If you’re not sure about the safety of your tap water, you’re better off installing a filter, drinking from a different source, or you can even boiling the water in the tap before drinking it.
Countries Where it’s Safe to Drink Water from Bathroom Taps
Drinking water directly from the bathroom faucet can pose a health risk. Despite progress in sanitation around the world, more than 180 countries still consider tap water unsafe for tourists. In these countries, drinking water from the bathroom faucet is even less safe. If you get it wrong, you could face a host of harmful and potentially deadly infections.

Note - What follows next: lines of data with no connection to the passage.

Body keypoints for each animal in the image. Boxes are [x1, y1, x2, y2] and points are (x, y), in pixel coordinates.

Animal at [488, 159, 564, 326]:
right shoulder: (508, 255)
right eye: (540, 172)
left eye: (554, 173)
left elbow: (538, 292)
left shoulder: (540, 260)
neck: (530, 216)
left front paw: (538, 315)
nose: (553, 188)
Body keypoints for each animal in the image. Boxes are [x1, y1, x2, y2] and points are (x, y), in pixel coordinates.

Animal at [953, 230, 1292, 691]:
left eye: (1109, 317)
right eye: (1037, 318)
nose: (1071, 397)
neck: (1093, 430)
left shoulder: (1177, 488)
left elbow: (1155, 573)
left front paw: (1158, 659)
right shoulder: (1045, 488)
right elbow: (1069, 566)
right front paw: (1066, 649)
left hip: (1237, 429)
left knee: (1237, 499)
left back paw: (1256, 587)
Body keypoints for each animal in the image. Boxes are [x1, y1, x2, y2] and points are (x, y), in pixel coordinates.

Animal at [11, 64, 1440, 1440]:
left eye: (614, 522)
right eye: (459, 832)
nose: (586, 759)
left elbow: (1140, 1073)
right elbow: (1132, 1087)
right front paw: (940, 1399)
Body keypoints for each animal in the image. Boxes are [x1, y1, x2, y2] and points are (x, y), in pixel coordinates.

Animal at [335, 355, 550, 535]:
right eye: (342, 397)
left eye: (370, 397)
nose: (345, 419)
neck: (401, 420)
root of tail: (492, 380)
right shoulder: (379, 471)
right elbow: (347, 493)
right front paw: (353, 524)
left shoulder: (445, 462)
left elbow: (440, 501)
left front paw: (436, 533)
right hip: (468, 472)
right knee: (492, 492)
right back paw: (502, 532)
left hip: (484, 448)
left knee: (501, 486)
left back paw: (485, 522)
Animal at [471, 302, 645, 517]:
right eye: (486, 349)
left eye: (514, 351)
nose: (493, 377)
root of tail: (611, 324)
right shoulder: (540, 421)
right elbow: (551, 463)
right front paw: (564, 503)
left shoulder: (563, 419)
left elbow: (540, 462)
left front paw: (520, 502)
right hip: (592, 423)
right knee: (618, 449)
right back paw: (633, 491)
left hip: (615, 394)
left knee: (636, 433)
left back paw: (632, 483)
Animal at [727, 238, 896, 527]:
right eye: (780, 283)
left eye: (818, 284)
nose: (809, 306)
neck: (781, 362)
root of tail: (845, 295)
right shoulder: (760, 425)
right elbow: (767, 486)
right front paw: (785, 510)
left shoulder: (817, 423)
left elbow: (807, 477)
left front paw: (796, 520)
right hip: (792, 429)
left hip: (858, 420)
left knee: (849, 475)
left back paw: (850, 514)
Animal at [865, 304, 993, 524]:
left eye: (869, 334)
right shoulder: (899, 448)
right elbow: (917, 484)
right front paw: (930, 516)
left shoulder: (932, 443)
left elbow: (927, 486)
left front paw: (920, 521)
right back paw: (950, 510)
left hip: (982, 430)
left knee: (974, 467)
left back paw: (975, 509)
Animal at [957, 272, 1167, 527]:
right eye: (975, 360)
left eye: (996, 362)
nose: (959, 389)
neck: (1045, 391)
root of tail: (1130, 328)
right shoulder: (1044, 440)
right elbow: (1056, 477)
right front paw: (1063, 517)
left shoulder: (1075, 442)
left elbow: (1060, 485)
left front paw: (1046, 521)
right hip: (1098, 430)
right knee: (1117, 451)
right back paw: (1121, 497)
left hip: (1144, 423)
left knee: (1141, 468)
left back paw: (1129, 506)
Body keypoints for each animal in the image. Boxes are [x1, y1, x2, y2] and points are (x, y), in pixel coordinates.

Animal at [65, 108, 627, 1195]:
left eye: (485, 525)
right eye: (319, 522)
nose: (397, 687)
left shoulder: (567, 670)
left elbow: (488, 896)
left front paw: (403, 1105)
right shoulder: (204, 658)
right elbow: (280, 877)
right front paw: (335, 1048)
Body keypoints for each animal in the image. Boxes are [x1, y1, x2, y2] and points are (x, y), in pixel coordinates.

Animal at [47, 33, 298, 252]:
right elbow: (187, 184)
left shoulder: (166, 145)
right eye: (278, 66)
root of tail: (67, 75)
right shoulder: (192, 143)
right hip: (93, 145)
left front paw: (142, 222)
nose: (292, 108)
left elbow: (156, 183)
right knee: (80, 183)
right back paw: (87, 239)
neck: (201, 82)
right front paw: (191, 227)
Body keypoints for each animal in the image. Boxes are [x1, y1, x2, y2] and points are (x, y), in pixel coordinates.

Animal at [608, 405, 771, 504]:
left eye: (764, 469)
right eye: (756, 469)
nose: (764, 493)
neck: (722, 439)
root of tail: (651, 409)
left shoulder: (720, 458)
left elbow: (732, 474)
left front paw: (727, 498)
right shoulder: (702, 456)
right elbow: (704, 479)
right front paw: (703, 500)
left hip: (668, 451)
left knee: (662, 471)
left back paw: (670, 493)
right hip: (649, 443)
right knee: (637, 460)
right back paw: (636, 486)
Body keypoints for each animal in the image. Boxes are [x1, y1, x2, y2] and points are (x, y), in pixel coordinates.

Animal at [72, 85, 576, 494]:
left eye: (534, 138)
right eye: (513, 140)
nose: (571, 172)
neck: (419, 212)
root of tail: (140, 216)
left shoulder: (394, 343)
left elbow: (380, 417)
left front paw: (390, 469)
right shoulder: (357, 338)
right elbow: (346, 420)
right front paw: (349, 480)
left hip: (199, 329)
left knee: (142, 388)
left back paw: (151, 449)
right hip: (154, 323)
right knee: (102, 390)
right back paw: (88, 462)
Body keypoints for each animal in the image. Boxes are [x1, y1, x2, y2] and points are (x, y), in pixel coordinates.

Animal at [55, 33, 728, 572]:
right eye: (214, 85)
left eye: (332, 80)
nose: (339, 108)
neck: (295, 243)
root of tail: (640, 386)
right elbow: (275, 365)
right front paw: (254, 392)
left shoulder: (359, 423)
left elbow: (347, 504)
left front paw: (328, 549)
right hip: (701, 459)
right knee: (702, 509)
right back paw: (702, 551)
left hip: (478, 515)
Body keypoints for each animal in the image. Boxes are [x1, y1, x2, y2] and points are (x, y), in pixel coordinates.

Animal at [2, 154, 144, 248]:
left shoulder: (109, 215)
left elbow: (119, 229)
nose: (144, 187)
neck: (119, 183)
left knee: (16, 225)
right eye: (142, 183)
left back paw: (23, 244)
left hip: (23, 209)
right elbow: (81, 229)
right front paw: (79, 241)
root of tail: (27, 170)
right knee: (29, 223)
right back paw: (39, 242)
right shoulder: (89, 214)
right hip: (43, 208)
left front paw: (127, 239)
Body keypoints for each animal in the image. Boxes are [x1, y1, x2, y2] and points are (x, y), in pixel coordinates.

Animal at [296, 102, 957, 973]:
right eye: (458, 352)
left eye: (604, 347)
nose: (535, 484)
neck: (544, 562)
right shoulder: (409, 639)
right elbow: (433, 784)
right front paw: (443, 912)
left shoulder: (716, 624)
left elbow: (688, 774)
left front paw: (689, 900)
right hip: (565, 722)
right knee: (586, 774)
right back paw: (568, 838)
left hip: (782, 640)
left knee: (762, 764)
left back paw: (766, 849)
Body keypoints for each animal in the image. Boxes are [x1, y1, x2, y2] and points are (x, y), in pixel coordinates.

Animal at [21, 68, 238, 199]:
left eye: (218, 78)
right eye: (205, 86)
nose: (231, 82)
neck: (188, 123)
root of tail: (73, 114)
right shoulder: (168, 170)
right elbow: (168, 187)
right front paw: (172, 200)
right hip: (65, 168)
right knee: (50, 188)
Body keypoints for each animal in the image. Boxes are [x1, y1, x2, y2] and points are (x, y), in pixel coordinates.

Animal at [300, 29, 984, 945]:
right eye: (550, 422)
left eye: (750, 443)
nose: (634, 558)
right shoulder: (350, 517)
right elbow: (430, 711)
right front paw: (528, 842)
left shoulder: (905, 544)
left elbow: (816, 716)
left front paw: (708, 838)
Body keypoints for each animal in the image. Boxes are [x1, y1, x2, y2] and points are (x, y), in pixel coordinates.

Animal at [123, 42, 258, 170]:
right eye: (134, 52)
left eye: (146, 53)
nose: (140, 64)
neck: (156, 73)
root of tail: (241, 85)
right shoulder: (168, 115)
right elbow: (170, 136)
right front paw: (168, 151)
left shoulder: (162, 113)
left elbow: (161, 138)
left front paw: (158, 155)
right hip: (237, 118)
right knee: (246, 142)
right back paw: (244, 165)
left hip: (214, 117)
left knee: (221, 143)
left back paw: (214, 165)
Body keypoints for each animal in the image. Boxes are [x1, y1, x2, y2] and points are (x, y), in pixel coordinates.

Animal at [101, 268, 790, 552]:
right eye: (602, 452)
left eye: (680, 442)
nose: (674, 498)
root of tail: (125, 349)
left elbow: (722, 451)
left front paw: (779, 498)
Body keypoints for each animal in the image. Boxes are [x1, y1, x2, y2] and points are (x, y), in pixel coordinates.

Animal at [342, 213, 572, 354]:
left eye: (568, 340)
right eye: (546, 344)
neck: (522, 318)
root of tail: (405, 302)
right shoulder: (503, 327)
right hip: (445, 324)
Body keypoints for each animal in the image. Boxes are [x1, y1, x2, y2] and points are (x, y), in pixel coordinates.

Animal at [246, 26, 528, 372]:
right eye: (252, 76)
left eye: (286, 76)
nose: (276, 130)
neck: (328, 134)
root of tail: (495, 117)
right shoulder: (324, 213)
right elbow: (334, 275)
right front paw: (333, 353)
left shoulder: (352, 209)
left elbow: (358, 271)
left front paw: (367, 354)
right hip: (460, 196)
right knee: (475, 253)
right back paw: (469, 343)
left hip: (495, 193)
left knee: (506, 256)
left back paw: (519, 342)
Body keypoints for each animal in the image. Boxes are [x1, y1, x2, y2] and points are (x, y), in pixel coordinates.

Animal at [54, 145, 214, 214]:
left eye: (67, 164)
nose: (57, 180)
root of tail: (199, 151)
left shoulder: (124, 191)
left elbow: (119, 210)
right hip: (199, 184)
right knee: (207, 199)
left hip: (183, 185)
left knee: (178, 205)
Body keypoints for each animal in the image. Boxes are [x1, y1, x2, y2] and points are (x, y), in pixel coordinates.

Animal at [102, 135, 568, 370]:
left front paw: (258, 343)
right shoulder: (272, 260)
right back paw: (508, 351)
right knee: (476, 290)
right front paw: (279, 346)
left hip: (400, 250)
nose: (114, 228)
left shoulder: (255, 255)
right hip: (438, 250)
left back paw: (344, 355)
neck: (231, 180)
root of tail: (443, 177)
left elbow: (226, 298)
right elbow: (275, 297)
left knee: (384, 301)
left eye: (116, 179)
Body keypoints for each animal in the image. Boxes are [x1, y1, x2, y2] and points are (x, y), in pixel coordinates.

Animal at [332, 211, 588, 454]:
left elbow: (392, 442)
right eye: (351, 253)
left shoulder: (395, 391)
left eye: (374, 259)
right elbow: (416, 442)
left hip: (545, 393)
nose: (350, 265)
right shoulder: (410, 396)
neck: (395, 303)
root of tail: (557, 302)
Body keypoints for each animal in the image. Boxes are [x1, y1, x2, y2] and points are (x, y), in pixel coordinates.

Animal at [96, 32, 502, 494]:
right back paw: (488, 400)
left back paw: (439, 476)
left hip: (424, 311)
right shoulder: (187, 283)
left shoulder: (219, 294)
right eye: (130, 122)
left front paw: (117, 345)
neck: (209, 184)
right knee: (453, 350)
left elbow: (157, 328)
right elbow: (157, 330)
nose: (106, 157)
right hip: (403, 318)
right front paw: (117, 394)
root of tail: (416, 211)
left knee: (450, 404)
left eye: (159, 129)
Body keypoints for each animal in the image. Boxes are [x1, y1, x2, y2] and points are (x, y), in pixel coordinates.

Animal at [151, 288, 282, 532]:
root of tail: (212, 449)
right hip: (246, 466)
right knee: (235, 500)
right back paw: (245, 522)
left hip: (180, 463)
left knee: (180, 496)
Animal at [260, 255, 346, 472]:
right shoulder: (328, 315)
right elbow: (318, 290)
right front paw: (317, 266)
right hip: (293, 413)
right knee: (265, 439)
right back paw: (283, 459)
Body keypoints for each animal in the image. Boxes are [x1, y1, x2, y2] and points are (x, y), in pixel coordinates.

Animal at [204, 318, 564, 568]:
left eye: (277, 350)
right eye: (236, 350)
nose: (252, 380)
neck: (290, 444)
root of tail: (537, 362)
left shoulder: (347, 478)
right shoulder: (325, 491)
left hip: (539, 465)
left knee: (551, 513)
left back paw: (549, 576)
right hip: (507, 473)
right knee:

However, local populations will be more immune to pathogens commonly found in water supplies than tourists who visit for a short period of time. One factor you need to be wary of is that while locals are not affected by unsafe drinking water, it may not be the same for tourists.
We want you to know the solid reasons for ditching drinking water from bathroom faucets and the potential health risks. Be sure to explore the possibility of further purifying your water supply with a filter. Occasionally drinking from the bathroom sink may not be fatal, but doing so repeatedly could expose you and your loved ones to health problems.